Can you output every one of the lines below verbatim, in order, with the pictures left out?

════════

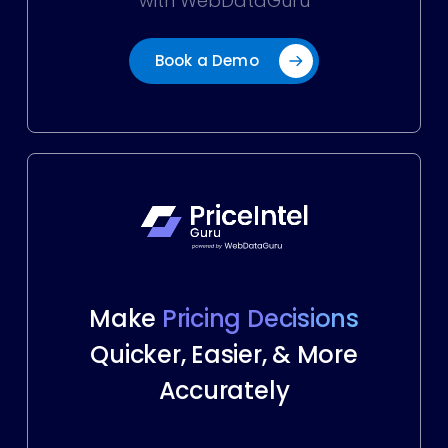
with WebDataGuru
Book a Demo
Make
Pricing Decisions
Quicker, Easier, & More
Accurately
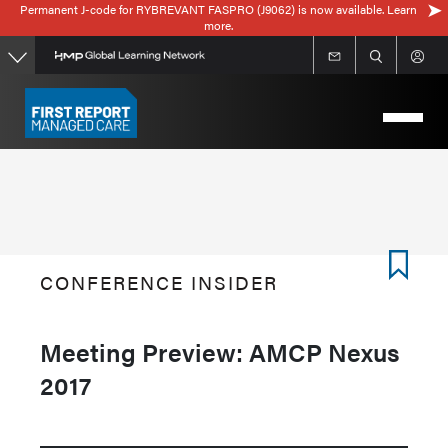
Permanent J-code for RYBREVANT FASPRO (J9062) is now available. Learn
Skip
more.
to
main
content
CONFERENCE INSIDER
Meeting Preview: AMCP Nexus
2017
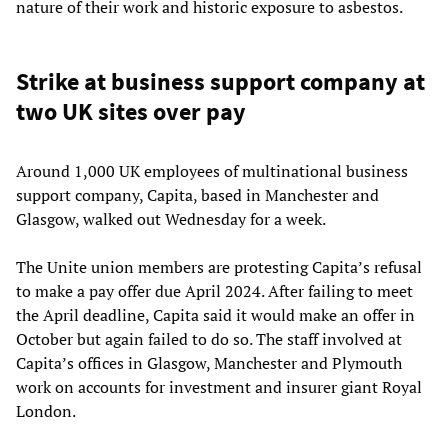
nature of their work and historic exposure to asbestos.
Strike at business support company at
two UK sites over pay
Around 1,000 UK employees of multinational business
support company, Capita, based in Manchester and
Glasgow, walked out Wednesday for a week.
The Unite union members are protesting Capita’s refusal
to make a pay offer due April 2024. After failing to meet
the April deadline, Capita said it would make an offer in
October but again failed to do so. The staff involved at
Capita’s offices in Glasgow, Manchester and Plymouth
work on accounts for investment and insurer giant Royal
London.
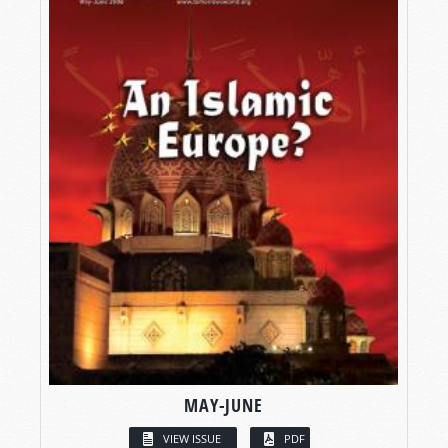
MAY-JUNE
VIEW ISSUE
PDF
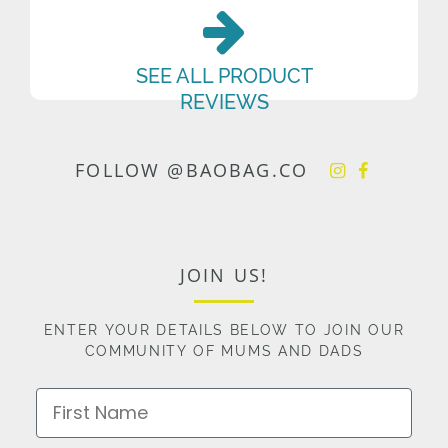
SEE ALL PRODUCT
REVIEWS
FOLLOW @BAOBAG.CO
JOIN US!
ENTER YOUR DETAILS BELOW TO JOIN OUR
COMMUNITY OF MUMS AND DADS
First Name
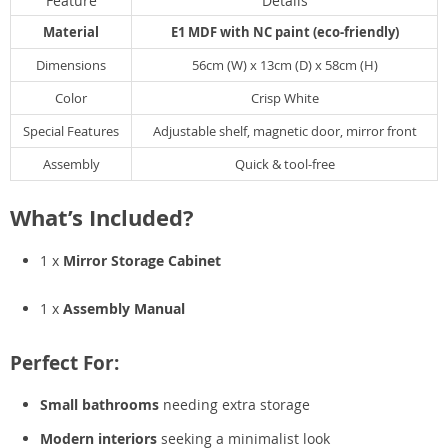
Feature
Details
Material
E1 MDF with NC paint (eco-friendly)
Dimensions
56cm (W) x 13cm (D) x 58cm (H)
Color
Crisp White
Special Features
Adjustable shelf, magnetic door, mirror front
Assembly
Quick & tool-free
What’s Included?
1 x
Mirror Storage Cabinet
1 x
Assembly Manual
Perfect For:
Small bathrooms
needing extra storage
Modern interiors
seeking a minimalist look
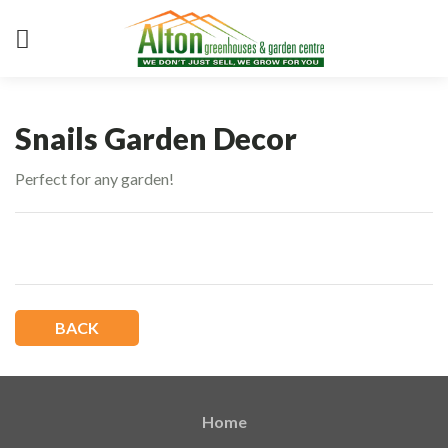
Snails Garden Decor
Perfect for any garden!
BACK
Home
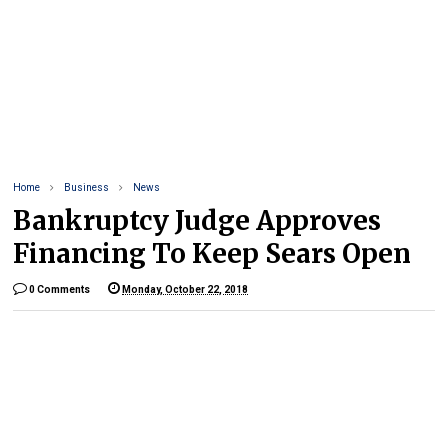
Home
Business
News
Bankruptcy Judge Approves
Financing To Keep Sears Open
0 Comments
Monday, October 22, 2018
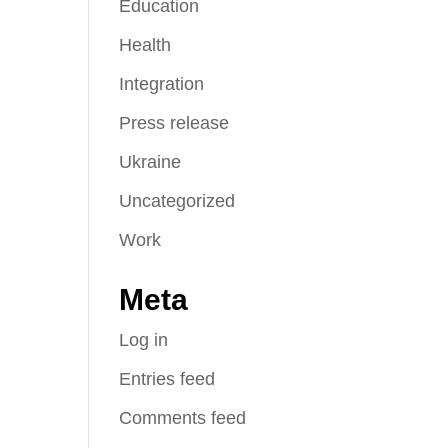
Education
Health
Integration
Press release
Ukraine
Uncategorized
Work
Meta
Log in
Entries feed
Comments feed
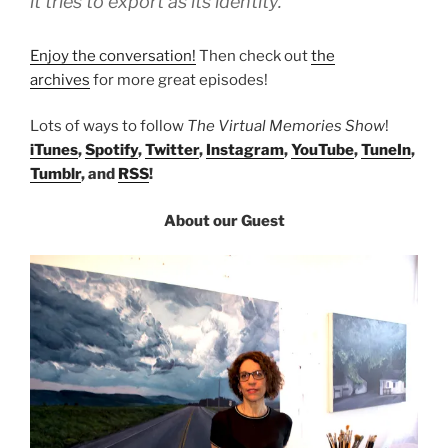
it tries to export as its identity.”
Enjoy the conversation!
Then check out
the
archives
for more great episodes!
Lots of ways to follow
The Virtual Memories Show
!
iTunes
,
Spotify
,
Twitter
,
Instagram
,
YouTube
,
TuneIn
,
Tumblr
, and
RSS
!
About our Guest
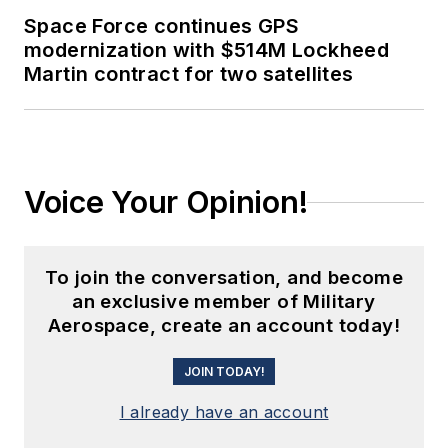
Space Force continues GPS
modernization with $514M Lockheed
Martin contract for two satellites
Voice Your Opinion!
To join the conversation, and become
an exclusive member of Military
Aerospace, create an account today!
JOIN TODAY!
I already have an account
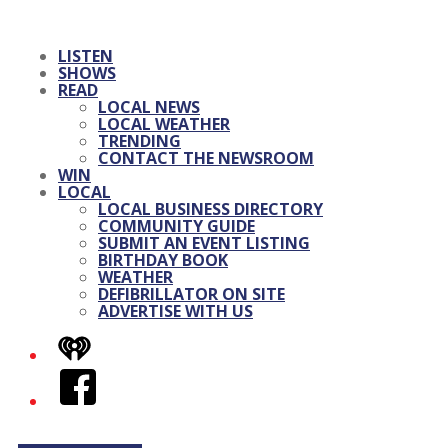
LISTEN
SHOWS
READ
LOCAL NEWS
LOCAL WEATHER
TRENDING
CONTACT THE NEWSROOM
WIN
LOCAL
LOCAL BUSINESS DIRECTORY
COMMUNITY GUIDE
SUBMIT AN EVENT LISTING
BIRTHDAY BOOK
WEATHER
DEFIBRILLATOR ON SITE
ADVERTISE WITH US
iHeart
Facebook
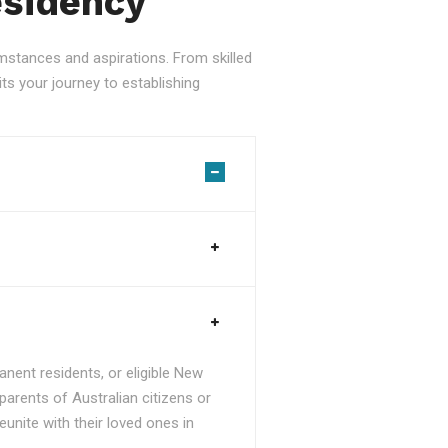
esidency
stances and aspirations. From skilled
ts your journey to establishing
nent residents, or eligible New
parents of Australian citizens or
unite with their loved ones in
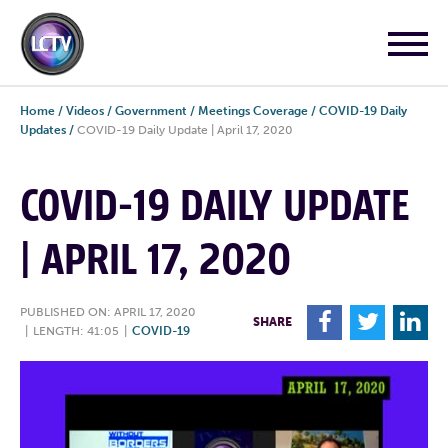
Home
/
Videos
/
Government
/
Meetings Coverage
/
COVID-19 Daily
Updates
/
COVID-19 Daily Update | April 17, 2020
COVID-19 DAILY UPDATE
| APRIL 17, 2020
PUBLISHED ON: APRIL 17, 2020
F
T
L
SHARE
|
LENGTH: 41:05
|
COVID-19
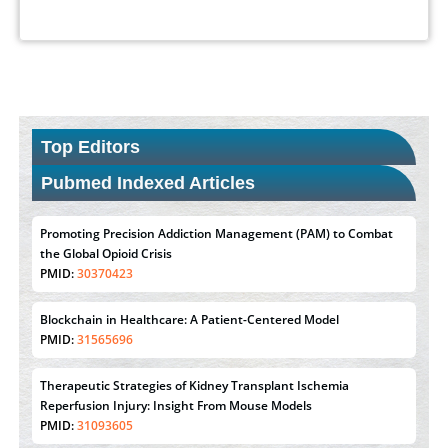
Top Editors
Pubmed Indexed Articles
Promoting Precision Addiction Management (PAM) to Combat
the Global Opioid Crisis
PMID:
30370423
Blockchain in Healthcare: A Patient-Centered Model
PMID:
31565696
Therapeutic Strategies of Kidney Transplant Ischemia
Reperfusion Injury: Insight From Mouse Models
PMID:
31093605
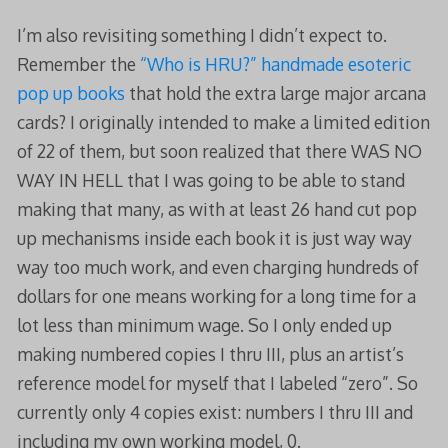
I’m also revisiting something I didn’t expect to.
Remember the
“Who is HRU?” handmade esoteric
pop up books
that hold the extra large major arcana
cards? I originally intended to make a limited edition
of 22 of them, but soon realized that there WAS NO
WAY IN HELL that I was going to be able to stand
making that many, as with at least 26 hand cut pop
up mechanisms inside each book it is just way way
way too much work, and even charging hundreds of
dollars for one means working for a long time for a
lot less than minimum wage. So I only ended up
making numbered copies I thru III, plus an artist’s
reference model for myself that I labeled “zero”. So
currently only 4 copies exist: numbers I thru III and
including my own working model, 0.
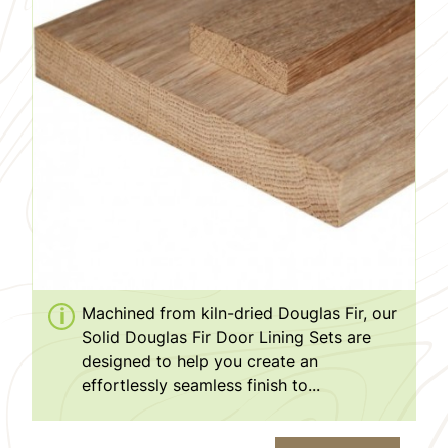
Machined from kiln-dried Douglas Fir, our
Solid Douglas Fir Door Lining Sets are
designed to help you create an
effortlessly seamless finish to...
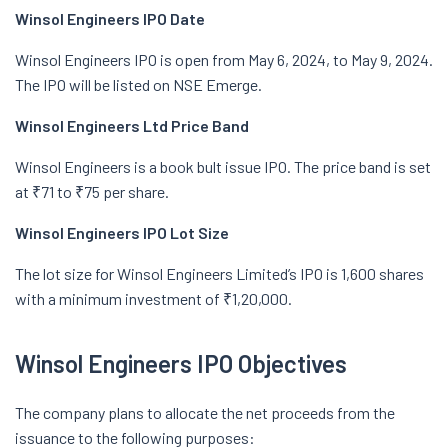
Winsol Engineers IPO Date
Winsol Engineers IPO is open from May 6, 2024, to May 9, 2024.
The IPO will be listed on NSE Emerge.
Winsol Engineers Ltd Price Band
Winsol Engineers is a book bult issue IPO. The price band is set
at ₹71 to ₹75 per share.
Winsol Engineers IPO Lot Size
The lot size for Winsol Engineers Limited’s IPO is 1,600 shares
with a minimum investment of ₹1,20,000.
Winsol Engineers IPO Objectives
The company plans to allocate the net proceeds from the
issuance to the following purposes:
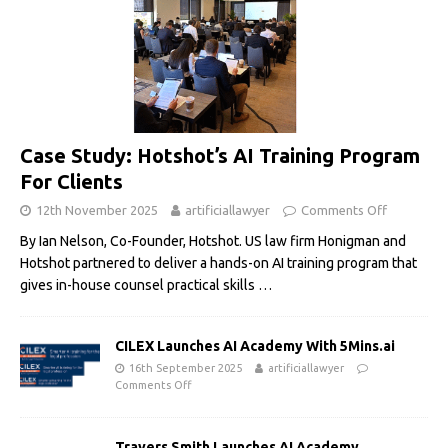
Case Study: Hotshot’s AI Training Program
For Clients
12th November 2025
artificiallawyer
Comments Off
By Ian Nelson, Co-Founder, Hotshot. US law firm Honigman and
Hotshot partnered to deliver a hands-on AI training program that
gives in-house counsel practical skills
…
CILEX Launches AI Academy With 5Mins.ai
16th September 2025
artificiallawyer
Comments Off
Travers Smith Launches AI Academy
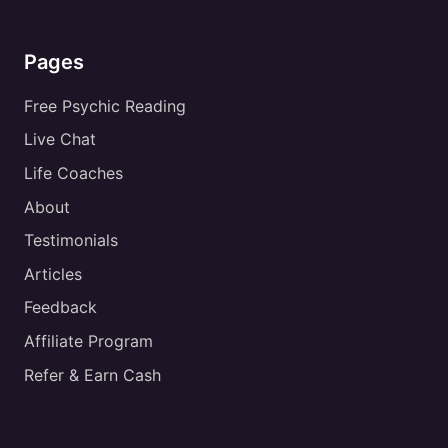
Pages
Free Psychic Reading
Live Chat
Life Coaches
About
Testimonials
Articles
Feedback
Affiliate Program
Refer & Earn Cash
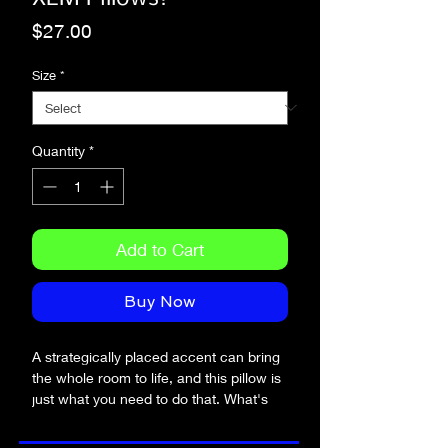
Price
$27.00
Size
*
Quantity
*
Add to Cart
Buy Now
A strategically placed accent can bring 
the whole room to life, and this pillow is 
just what you need to do that. What's 
more, the soft, machine-washable case 
with the shape-retaining insert is a joy to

════════

◆ Result of this exercise ◆
with WebDataGuru
Book a Demo
Make
Pricing Decisions
Quicker, Easier, & More
Accurately
Permanent J-code for RYBREVANT FASPRO (J9062) is now available. Learn
Skip
more.
to
main
content
CONFERENCE INSIDER
Meeting Preview: AMCP Nexus
2017
nature of their work and historic exposure to asbestos.
Strike at business support company at
two UK sites over pay
Around 1,000 UK employees of multinational business
support company, Capita, based in Manchester and
Glasgow, walked out Wednesday for a week.
The Unite union members are protesting Capita’s refusal
to make a pay offer due April 2024. After failing to meet
the April deadline, Capita said it would make an offer in
October but again failed to do so. The staff involved at
Capita’s offices in Glasgow, Manchester and Plymouth
work on accounts for investment and insurer giant Royal
London.
MAY-JUNE
VIEW ISSUE
PDF
SEE ALL PRODUCT
REVIEWS
FOLLOW @BAOBAG.CO
JOIN US!
ENTER YOUR DETAILS BELOW TO JOIN OUR
COMMUNITY OF MUMS AND DADS
First Name
Feature
Details
Material
E1 MDF with NC paint (eco-friendly)
Dimensions
56cm (W) x 13cm (D) x 58cm (H)
Color
Crisp White
Special Features
Adjustable shelf, magnetic door, mirror front
Assembly
Quick & tool-free
What’s Included?
1 x
Mirror Storage Cabinet
1 x
Assembly Manual
Perfect For:
Small bathrooms
needing extra storage
Modern interiors
seeking a minimalist look
Snails Garden Decor
Perfect for any garden!
BACK
Home
Home
Business
News
Bankruptcy Judge Approves
Financing To Keep Sears Open
0 Comments
Monday, October 22, 2018
Education
Health
Integration
Press release
Ukraine
Uncategorized
Work
Meta
Log in
Entries feed
Comments feed
it tries to export as its identity.”
Enjoy the conversation!
Then check out
the
archives
for more great episodes!
Lots of ways to follow
The Virtual Memories Show
!
iTunes
,
Spotify
,
Twitter
,
Instagram
,
YouTube
,
TuneIn
,
Tumblr
, and
RSS
!
About our Guest
Space Force continues GPS
modernization with $514M Lockheed
Martin contract for two satellites
Voice Your Opinion!
To join the conversation, and become
an exclusive member of Military
Aerospace, create an account today!
JOIN TODAY!
I already have an account
LISTEN
SHOWS
READ
LOCAL NEWS
LOCAL WEATHER
TRENDING
CONTACT THE NEWSROOM
WIN
LOCAL
LOCAL BUSINESS DIRECTORY
COMMUNITY GUIDE
SUBMIT AN EVENT LISTING
BIRTHDAY BOOK
WEATHER
DEFIBRILLATOR ON SITE
ADVERTISE WITH US
iHeart
Facebook
esidency
stances and aspirations. From skilled
ts your journey to establishing
nent residents, or eligible New
parents of Australian citizens or
unite with their loved ones in
Home
/
Videos
/
Government
/
Meetings Coverage
/
COVID-19 Daily
Updates
/
COVID-19 Daily Update | April 17, 2020
COVID-19 DAILY UPDATE
| APRIL 17, 2020
PUBLISHED ON: APRIL 17, 2020
F
T
L
SHARE
|
LENGTH: 41:05
|
COVID-19
Top Editors
Pubmed Indexed Articles
Promoting Precision Addiction Management (PAM) to Combat
the Global Opioid Crisis
PMID:
30370423
Blockchain in Healthcare: A Patient-Centered Model
PMID:
31565696
Therapeutic Strategies of Kidney Transplant Ischemia
Reperfusion Injury: Insight From Mouse Models
PMID:
31093605
I’m also revisiting something I didn’t expect to.
Remember the
“Who is HRU?” handmade esoteric
pop up books
that hold the extra large major arcana
cards? I originally intended to make a limited edition
of 22 of them, but soon realized that there WAS NO
WAY IN HELL that I was going to be able to stand
making that many, as with at least 26 hand cut pop
up mechanisms inside each book it is just way way
way too much work, and even charging hundreds of
dollars for one means working for a long time for a
lot less than minimum wage. So I only ended up
making numbered copies I thru III, plus an artist’s
reference model for myself that I labeled “zero”. So
currently only 4 copies exist: numbers I thru III and
including my own working model, 0.
Machined from kiln-dried Douglas Fir, our
Solid Douglas Fir Door Lining Sets are
designed to help you create an
effortlessly seamless finish to...
Winsol Engineers IPO Date
Winsol Engineers IPO is open from May 6, 2024, to May 9, 2024.
The IPO will be listed on NSE Emerge.
Winsol Engineers Ltd Price Band
Winsol Engineers is a book bult issue IPO. The price band is set
at ₹71 to ₹75 per share.
Winsol Engineers IPO Lot Size
The lot size for Winsol Engineers Limited’s IPO is 1,600 shares
with a minimum investment of ₹1,20,000.
Winsol Engineers IPO Objectives
The company plans to allocate the net proceeds from the
issuance to the following purposes:
Case Study: Hotshot’s AI Training Program
For Clients
12th November 2025
artificiallawyer
Comments Off
By Ian Nelson, Co-Founder, Hotshot. US law firm Honigman and
Hotshot partnered to deliver a hands-on AI training program that
gives in-house counsel practical skills
…
CILEX Launches AI Academy With 5Mins.ai
16th September 2025
artificiallawyer
Comments Off
Travers Smith Launches AI Academy
Pages
Free Psychic Reading
Live Chat
Life Coaches
About
Testimonials
Articles
Feedback
Affiliate Program
Refer & Earn Cash
Price
$27.00
Size
*
Quantity
*
Add to Cart
Buy Now
A strategically placed accent can bring 
the whole room to life, and this pillow is 
just what you need to do that. What's 
more, the soft, machine-washable case 
with the shape-retaining insert is a joy to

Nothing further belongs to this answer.